Et cependant, ces premières opérations n’étaient que les escarmouches de la grande lutte que la France, en prenant part à la guerre de Trente ans, allait soutenir contre la maison d’Autriche.

Casal était libérée. Mais, pour complaire à l’Espagne, l’empereur Ferdinand détacha une partie de ses forces opérant dans le Nord et, dès la fin de mai 1629, les lança dans les plaines de Lombardie, en sommant les Français d’évacuer les fiefs impériaux d’Italie. Spinola assaillit le Montferrat pendant que Colalto envahissait le Mantouan.

Richelieu ne voulut pas laisser perdre les avantages de l’affaire de Suze. Ces positions éminemment stratégiques étant menacées par les Impériaux, le cardinal partit pour l’Italie, le 29 décembre 1629, avec pleins pouvoirs. Il s’était fait nommer lieutenant général représentant la personne du roi en son armée tant dedans que dehors du royaume.

A la tête de quinze mille hommes, Richelieu guerroya d’abord chez le duc de Savoie qui s’était déclaré pour l’Empire.

Il chevauchait, la cuirasse sur le dos, le chapeau à plumes sur la tête l’épée au côté et les pistolets à l’arçon.

Pignerol fut prise, ainsi que divers autres châteaux, dont la possession mettait dans les mains de la France, les clefs de l’Italie avec les débouchés des Alpes dauphinoises. Dès les premiers jours de juin, toute la Savoie était conquise.

Cependant il fallait secourir Casai, où Toiras et sa brave garnison étaient serrés de près par les Impériaux.

Louis XIII, qui était venu rejoindre son lieutenant général, envoya dans le Piémont une dizaine de mille hommes, placés sous les ordres du duc de Montmorency et du marquis d’Effiat.

Campé à Vegliana, avec dix-huit mille Italiens, Espagnols et Allemands, le duc de Savoie voulut leur barrer la route. Mais son armée fut culbutée. Elle comptait ces fameux soldats de Waldstein et de Gallas qui, sans connaître la défaite, avaient combattu de la Bohême jusqu’à la Baltique et qui s’étaient donné à eux-mêmes le nom d’invincibles. Montmorency et d’Effiat avaient fait des prodiges de valeur.

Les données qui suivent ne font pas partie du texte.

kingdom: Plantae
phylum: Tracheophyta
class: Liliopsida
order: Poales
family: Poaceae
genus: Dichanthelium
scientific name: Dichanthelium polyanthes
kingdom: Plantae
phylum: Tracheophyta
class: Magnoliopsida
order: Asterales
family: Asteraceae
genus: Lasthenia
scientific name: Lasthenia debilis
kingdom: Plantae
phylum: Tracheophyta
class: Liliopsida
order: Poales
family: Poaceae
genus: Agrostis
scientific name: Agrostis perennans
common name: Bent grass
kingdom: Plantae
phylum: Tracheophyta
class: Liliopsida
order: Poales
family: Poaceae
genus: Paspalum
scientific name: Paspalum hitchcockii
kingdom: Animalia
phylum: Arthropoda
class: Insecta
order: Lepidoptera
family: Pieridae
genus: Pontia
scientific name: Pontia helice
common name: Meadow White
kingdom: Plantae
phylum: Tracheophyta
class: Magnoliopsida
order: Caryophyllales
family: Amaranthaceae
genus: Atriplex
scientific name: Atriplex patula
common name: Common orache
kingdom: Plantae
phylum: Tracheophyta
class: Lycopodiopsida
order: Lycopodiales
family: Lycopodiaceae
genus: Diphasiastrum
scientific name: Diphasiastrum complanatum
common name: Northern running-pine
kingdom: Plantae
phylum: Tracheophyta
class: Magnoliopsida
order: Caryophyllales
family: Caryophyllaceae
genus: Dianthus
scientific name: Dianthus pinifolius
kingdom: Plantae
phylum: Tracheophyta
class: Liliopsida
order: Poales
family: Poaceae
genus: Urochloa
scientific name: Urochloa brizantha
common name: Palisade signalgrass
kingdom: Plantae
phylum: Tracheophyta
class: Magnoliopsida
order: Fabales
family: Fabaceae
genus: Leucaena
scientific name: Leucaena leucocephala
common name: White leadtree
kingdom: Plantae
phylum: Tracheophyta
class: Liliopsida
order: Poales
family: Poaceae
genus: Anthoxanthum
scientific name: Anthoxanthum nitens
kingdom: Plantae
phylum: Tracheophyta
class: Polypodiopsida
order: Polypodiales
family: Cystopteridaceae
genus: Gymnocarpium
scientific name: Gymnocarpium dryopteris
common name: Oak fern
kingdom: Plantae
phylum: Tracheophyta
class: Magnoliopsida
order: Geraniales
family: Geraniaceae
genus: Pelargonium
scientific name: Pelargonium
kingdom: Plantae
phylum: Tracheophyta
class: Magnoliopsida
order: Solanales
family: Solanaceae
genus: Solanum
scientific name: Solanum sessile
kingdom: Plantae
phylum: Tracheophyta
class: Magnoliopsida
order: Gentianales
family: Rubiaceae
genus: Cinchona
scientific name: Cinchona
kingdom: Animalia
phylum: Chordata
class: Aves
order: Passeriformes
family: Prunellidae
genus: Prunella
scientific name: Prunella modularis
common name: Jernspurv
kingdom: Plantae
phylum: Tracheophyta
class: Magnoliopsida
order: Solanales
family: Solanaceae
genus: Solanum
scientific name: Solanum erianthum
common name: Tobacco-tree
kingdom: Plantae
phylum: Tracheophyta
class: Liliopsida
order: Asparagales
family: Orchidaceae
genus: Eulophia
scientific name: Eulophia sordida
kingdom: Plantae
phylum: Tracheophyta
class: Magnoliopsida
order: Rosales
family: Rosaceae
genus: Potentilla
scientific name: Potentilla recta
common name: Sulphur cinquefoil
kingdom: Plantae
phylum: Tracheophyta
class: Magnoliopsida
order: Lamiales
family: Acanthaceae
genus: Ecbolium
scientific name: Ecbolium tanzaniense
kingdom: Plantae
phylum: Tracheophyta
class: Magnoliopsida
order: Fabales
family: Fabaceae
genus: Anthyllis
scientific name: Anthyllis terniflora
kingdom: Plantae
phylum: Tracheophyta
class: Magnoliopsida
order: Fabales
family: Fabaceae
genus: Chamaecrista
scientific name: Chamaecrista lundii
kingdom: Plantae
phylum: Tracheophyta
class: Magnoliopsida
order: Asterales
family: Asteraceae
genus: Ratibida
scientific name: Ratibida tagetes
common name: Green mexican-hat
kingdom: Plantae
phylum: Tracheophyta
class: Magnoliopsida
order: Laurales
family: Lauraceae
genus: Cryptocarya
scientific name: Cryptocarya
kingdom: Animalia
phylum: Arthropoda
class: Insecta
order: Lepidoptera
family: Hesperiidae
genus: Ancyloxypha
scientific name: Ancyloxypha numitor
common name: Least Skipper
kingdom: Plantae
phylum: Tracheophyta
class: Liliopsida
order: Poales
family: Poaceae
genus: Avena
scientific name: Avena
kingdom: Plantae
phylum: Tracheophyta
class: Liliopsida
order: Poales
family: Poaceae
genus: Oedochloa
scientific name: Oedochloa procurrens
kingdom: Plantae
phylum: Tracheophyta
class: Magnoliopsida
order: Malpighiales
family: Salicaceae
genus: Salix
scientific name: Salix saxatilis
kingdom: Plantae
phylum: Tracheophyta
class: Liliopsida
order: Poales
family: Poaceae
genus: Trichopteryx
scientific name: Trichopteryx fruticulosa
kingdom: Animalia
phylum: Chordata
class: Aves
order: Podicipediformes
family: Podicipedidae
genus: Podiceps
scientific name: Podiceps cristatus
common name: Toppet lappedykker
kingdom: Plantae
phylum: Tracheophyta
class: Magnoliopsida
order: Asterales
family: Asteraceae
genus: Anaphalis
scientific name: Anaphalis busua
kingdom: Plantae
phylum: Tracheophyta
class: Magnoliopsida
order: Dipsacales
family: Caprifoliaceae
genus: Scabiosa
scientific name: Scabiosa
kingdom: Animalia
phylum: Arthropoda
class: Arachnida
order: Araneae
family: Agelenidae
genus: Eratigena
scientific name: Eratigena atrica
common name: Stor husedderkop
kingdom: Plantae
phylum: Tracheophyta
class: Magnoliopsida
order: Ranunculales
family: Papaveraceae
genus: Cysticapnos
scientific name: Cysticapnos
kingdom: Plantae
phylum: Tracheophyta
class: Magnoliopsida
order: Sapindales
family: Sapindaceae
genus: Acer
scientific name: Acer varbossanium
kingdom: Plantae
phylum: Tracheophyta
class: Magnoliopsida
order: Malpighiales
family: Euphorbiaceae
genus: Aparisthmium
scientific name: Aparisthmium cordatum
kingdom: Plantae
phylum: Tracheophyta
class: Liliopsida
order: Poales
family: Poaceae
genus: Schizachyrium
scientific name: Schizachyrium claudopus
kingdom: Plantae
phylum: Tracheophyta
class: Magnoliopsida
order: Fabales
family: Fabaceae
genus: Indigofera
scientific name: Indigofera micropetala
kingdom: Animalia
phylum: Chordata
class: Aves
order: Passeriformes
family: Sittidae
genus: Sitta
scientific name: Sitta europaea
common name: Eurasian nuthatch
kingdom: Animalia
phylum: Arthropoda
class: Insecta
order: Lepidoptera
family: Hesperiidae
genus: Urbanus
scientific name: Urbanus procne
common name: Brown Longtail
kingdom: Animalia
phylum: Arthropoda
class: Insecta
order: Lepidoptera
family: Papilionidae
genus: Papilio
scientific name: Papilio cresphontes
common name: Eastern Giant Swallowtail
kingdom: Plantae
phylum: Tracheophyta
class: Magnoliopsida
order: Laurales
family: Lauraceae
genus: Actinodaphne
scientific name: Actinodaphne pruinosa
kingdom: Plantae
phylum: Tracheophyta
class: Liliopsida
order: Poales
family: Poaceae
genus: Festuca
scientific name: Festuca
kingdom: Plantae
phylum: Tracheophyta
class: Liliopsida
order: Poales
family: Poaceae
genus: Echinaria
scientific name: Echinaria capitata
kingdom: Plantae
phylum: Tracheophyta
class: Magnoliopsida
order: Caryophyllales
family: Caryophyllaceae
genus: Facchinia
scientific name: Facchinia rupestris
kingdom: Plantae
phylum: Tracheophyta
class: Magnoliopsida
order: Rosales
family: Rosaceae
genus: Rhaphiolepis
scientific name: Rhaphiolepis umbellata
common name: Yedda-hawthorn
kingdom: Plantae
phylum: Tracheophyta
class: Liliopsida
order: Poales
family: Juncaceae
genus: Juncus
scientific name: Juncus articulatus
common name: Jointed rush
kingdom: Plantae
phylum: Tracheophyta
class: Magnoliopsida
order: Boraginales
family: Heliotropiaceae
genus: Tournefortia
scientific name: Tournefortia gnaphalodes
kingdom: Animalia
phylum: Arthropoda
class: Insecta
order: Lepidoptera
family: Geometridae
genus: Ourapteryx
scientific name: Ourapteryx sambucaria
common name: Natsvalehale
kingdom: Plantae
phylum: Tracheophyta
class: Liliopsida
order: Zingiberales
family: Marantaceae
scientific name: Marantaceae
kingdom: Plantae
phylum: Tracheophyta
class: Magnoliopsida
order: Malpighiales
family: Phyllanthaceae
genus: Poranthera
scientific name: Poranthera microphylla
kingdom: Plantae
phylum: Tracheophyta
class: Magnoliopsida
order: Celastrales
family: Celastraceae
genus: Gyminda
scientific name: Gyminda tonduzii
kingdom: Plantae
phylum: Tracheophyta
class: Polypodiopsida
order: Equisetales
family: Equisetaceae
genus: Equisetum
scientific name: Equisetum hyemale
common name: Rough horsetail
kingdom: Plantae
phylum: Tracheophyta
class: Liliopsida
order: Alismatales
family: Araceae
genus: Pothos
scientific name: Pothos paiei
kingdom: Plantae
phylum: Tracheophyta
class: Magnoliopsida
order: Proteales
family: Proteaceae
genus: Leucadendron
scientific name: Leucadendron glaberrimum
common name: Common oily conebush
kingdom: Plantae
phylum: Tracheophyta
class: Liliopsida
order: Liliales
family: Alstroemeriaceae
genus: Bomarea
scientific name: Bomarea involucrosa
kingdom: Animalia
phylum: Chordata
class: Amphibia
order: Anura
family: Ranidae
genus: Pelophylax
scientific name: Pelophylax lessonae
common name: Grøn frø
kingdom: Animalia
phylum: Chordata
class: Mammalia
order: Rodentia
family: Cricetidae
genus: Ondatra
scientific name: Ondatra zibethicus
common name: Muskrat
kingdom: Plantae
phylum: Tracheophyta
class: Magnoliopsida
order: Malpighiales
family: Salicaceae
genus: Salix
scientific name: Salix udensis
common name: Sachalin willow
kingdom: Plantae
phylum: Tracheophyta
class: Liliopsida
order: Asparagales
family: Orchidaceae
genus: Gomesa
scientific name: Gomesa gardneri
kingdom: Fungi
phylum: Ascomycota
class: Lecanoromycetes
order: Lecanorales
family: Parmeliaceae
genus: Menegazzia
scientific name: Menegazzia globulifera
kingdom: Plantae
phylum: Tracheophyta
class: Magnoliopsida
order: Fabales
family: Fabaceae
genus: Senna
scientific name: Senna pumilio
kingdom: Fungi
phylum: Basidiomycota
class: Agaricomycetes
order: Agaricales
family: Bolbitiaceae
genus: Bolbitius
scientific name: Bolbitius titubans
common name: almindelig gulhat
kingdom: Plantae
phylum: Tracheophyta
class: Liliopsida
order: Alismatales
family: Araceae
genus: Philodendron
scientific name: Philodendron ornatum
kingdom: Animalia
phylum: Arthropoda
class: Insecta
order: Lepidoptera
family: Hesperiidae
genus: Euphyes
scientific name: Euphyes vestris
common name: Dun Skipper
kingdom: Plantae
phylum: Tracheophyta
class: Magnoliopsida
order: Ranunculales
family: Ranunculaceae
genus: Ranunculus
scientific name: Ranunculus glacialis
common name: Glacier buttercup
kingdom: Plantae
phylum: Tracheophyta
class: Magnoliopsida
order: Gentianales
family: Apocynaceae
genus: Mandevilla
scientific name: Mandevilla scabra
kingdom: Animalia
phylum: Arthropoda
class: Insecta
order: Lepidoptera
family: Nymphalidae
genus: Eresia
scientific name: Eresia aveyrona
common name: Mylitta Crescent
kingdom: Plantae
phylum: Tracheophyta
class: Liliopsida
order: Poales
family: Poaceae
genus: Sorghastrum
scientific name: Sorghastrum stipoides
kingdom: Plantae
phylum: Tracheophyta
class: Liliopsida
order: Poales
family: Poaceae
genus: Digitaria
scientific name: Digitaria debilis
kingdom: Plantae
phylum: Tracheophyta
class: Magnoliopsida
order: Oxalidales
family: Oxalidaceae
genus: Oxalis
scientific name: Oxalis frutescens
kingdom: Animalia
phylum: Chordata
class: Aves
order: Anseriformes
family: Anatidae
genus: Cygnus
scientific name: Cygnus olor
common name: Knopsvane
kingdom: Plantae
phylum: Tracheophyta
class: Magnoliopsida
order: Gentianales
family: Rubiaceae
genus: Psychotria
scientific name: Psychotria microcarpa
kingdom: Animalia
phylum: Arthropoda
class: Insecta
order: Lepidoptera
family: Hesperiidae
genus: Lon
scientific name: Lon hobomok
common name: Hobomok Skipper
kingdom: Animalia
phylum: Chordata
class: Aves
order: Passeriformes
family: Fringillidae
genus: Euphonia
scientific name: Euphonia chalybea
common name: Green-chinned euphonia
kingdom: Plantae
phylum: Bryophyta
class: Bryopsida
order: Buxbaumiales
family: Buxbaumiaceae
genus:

Pendant que la France remportait cette brillante victoire, Mantoue, défendue par les Vénitiens, était tombée aux mains des Impériaux et Toiras, contraint d’évacuer la ville, s’était enfermé dans la citadelle de Casai.

Ayant opéré leur jonction, les troupes du roi et celles de Richelieu volèrent au secours de cette dernière place. Déjà, les deux armées étaient ’en présence sous les murs de la ville. Elles n’étaient pas à cinq cents pas l’une de l’autre, et la canonnade avait commencé.

Tout à coup, bravant les balles de la mousqueterie et les boulets des couleuvrines, un jeune cavalier surgit au milieu des combattants. Courant à bride abattue vers les Français, il agitait un papier criant :

Pace ! Pace ! Treva !

C’était Mazarin, légat du pape, qui, servant d’intermédiaire entre les deux partis, avait réussi, par son habileté, à faire accepter par les chefs des armées les préliminaires de la paix de Ratisbonne.

Ce dénouement dramatique d’une grande guerre eut un profond retentissement, et l’action d’éclat du signor Giulio Mazarini commença sa réputation. Richelieu avait, en effet, pénétré la vive et souple intelligence du jeune diplomate. Il se l’attacha, se lia d’amitié avec lui et, plus tard, sentant la mort approcher, il le désigna comme son successeur.

Richelieu avait accueilli avec empressement la nouvelle de la conclusion de la paix, négociée à la diète de Ratisbonne par le père Joseph. Il avait hâte, en effet, d’être libéré des affaires d’Italie pour se consacrer à la situation intérieure et détourner de sa tête un orage qui grossissait à la cour.